== Selected passage

Figure 3. Comparison of average percent area covered for three nozzles.Figure 4. Comparison of average deposit density for three nozzles.
Unless you are experienced with interpreting coverage data, these numbers and graphs may not convey what coverage truly looked like. And since we saw some unexpected results, we felt it would be best to digitize the papers from each nozzle and create graphics to support our observations and opinions on how they performed. Each image shows six replications of each orientation. We’ll begin with the AULD in Figure 5.
The AULD was operated at a relatively high pressure to create the Coarse droplets recommended by the nozzle manufacturer. The steep rearward angle produced a higher degree of coverage on the retreat side compared to the advance. The streaky or tear-drop shaped deposits indicate a droplet that “scuffed” along the paper surface, almost but not quite in parallel. On the panoramic targets they tend to correspond with the sides of the paper, where the droplets are not aimed directly at the surface as in the “advance” and “retreat” surfaces. All in all, this nozzle performed well and created droplets large enough that we feel they would stay on course in a higher wind and not get tied up on the awns of the wheat head.
Figure 5. Digital scans of water sensitive papers from the AULD nozzle. Spray quality was C.
Next is the Fusarium Fighter. This nozzle was developed in Western Canada where, on average, sprayers tend to travel faster than they do in Ontario. Certainly this isn’t the case for all Ontario fields, but we chose to emulate usage in home farm operations where fields may be smaller and less level. This is relevant because faster travel speeds permit the use of a larger 3D nozzle to achieve 20 gpa, which in turn produces a coarser spray quality. In our trials, we traveled more slowly and that necessitated a smaller 3D that produced only a Medium droplet size. We hypothesized that those smaller droplets may not stay on course, but the papers show otherwise (Figure 6).

====
== Record excerpts

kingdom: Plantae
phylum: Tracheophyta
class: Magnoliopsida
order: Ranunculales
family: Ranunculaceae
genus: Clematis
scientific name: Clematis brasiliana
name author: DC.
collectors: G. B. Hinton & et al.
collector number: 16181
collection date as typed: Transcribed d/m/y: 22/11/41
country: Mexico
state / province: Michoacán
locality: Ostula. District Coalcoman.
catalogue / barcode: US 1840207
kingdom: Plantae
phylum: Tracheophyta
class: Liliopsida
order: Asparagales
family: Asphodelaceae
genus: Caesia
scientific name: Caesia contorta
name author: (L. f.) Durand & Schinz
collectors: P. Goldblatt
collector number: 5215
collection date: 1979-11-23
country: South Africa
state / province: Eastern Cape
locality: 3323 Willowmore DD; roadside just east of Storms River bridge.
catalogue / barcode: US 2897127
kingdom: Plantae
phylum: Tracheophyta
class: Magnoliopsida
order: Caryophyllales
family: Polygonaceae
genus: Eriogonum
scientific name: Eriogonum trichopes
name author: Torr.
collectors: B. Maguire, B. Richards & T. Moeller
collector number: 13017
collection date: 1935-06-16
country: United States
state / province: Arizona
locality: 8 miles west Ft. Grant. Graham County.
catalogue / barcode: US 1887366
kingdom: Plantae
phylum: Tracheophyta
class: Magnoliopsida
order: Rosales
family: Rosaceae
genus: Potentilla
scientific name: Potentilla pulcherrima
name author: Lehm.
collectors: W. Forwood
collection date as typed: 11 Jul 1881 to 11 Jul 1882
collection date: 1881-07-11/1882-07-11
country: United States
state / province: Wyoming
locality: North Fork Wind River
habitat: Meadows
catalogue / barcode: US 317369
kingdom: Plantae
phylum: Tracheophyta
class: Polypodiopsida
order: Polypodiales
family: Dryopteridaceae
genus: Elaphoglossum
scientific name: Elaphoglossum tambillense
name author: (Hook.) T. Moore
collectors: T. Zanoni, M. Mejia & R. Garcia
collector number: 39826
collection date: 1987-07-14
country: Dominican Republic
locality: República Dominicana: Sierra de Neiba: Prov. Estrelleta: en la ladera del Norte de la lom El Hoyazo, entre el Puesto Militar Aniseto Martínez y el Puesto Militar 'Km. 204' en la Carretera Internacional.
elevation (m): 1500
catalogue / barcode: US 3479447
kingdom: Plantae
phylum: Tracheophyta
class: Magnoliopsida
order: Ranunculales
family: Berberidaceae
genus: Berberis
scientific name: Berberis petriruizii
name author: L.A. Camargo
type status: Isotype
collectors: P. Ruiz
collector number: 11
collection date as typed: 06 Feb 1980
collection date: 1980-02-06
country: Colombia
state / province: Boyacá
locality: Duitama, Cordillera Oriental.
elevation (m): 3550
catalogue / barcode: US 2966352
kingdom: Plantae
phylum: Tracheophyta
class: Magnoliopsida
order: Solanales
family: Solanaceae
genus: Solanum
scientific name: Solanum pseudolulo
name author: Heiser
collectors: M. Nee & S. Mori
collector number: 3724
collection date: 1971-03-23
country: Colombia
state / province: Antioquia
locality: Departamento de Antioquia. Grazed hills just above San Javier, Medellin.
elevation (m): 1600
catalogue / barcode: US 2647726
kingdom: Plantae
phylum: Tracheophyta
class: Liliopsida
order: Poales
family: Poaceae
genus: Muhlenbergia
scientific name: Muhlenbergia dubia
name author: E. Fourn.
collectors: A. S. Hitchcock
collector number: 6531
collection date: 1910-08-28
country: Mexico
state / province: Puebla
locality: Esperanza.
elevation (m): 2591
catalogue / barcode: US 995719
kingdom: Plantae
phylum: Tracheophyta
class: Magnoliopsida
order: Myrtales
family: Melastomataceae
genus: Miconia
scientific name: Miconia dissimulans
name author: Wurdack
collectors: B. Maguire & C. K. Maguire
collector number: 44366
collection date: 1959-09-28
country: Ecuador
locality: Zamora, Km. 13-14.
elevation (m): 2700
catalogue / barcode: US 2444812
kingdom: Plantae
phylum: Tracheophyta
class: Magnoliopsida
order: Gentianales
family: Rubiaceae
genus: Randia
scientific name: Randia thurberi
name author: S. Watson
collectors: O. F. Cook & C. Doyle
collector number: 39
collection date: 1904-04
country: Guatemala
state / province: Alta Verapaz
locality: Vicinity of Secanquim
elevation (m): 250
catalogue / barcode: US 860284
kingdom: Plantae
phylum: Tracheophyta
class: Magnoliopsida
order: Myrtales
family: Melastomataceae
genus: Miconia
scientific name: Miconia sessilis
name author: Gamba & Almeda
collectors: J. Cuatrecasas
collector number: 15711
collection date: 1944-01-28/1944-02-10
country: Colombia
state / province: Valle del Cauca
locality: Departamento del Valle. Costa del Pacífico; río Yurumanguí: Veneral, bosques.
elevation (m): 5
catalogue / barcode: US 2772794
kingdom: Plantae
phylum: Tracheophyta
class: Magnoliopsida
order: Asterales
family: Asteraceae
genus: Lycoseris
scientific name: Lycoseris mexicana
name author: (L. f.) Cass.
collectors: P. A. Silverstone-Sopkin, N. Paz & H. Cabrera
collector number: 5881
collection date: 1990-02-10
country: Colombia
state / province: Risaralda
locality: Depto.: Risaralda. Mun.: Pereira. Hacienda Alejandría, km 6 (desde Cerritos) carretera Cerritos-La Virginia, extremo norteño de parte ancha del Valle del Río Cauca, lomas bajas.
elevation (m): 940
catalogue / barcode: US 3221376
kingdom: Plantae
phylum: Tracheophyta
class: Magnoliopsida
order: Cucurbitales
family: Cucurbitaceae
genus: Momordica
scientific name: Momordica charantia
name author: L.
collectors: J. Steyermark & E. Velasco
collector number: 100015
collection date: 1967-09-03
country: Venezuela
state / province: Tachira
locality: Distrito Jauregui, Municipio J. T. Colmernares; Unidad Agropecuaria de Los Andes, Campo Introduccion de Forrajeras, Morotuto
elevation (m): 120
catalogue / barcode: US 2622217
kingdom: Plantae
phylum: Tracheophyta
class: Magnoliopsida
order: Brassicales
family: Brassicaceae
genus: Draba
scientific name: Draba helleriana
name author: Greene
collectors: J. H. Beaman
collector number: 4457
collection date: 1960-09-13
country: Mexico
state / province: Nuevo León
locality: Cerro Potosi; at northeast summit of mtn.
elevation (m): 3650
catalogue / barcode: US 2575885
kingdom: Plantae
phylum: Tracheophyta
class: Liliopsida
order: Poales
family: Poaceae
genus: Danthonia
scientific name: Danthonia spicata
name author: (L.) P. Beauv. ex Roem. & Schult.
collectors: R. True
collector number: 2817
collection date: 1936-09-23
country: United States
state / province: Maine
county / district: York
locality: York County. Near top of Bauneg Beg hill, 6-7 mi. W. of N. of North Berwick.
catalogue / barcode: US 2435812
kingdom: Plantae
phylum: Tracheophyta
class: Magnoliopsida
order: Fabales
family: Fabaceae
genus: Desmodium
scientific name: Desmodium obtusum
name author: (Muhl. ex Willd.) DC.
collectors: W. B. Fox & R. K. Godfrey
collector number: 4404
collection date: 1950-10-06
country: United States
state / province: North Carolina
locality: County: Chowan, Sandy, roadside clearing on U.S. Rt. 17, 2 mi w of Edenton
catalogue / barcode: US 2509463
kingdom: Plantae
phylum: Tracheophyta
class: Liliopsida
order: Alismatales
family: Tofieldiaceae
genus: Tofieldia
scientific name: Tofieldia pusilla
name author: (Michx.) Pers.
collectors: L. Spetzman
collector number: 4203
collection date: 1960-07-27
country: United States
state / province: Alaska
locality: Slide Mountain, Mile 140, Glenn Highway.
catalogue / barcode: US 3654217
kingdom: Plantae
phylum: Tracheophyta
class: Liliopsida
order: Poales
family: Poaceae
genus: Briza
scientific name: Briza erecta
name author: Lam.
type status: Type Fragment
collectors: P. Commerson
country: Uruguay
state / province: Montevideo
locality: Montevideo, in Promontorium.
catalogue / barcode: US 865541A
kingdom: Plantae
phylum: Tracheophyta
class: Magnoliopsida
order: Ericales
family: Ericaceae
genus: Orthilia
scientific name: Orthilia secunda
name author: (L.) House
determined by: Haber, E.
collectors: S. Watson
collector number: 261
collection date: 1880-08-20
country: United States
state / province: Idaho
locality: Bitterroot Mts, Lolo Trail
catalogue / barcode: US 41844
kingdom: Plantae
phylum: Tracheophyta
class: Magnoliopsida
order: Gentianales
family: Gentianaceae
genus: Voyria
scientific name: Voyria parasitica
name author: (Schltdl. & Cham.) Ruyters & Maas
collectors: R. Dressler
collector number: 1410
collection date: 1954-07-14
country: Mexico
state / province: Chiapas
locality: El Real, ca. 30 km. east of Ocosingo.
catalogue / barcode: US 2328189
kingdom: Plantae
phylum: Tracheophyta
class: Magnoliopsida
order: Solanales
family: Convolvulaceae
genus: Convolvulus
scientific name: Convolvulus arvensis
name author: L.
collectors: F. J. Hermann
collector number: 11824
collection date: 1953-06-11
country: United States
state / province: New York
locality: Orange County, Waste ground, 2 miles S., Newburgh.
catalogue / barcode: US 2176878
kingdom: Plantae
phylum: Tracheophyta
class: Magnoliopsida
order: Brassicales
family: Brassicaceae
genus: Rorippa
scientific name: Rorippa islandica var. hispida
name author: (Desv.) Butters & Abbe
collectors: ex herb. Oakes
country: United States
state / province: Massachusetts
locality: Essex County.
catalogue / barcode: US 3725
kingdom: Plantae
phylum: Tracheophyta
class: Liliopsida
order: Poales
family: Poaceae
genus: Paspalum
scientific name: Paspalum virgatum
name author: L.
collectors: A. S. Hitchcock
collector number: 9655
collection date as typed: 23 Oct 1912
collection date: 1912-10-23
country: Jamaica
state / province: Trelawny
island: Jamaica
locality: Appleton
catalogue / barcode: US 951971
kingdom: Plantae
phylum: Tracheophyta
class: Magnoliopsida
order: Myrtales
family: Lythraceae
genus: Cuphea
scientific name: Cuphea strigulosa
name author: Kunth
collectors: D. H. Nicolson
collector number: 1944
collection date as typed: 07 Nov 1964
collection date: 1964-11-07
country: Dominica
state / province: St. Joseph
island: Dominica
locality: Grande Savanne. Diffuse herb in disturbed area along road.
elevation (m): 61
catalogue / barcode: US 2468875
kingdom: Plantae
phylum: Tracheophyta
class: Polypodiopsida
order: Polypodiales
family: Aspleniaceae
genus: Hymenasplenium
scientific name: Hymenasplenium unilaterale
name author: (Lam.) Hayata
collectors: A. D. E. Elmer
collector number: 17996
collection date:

====

* _Task details_:
For each of the following statements, say yes or no to whether it agrees with the spray nozzle passage, and quote the words from the passage that decide it. 1. The AULD gave more coverage on the retreat side than on the advance side. 2. The Fusarium Fighter was developed in Ontario. 3. The smaller 3D used in the trials produced a Coarse droplet size.

* _Task response_:
1. Yes: "The steep rearward angle produced a higher degree of coverage on the retreat side compared to the advance."
2. No: "This nozzle was developed in Western Canada"
3. No: "that necessitated a smaller 3D that produced only a Medium droplet size."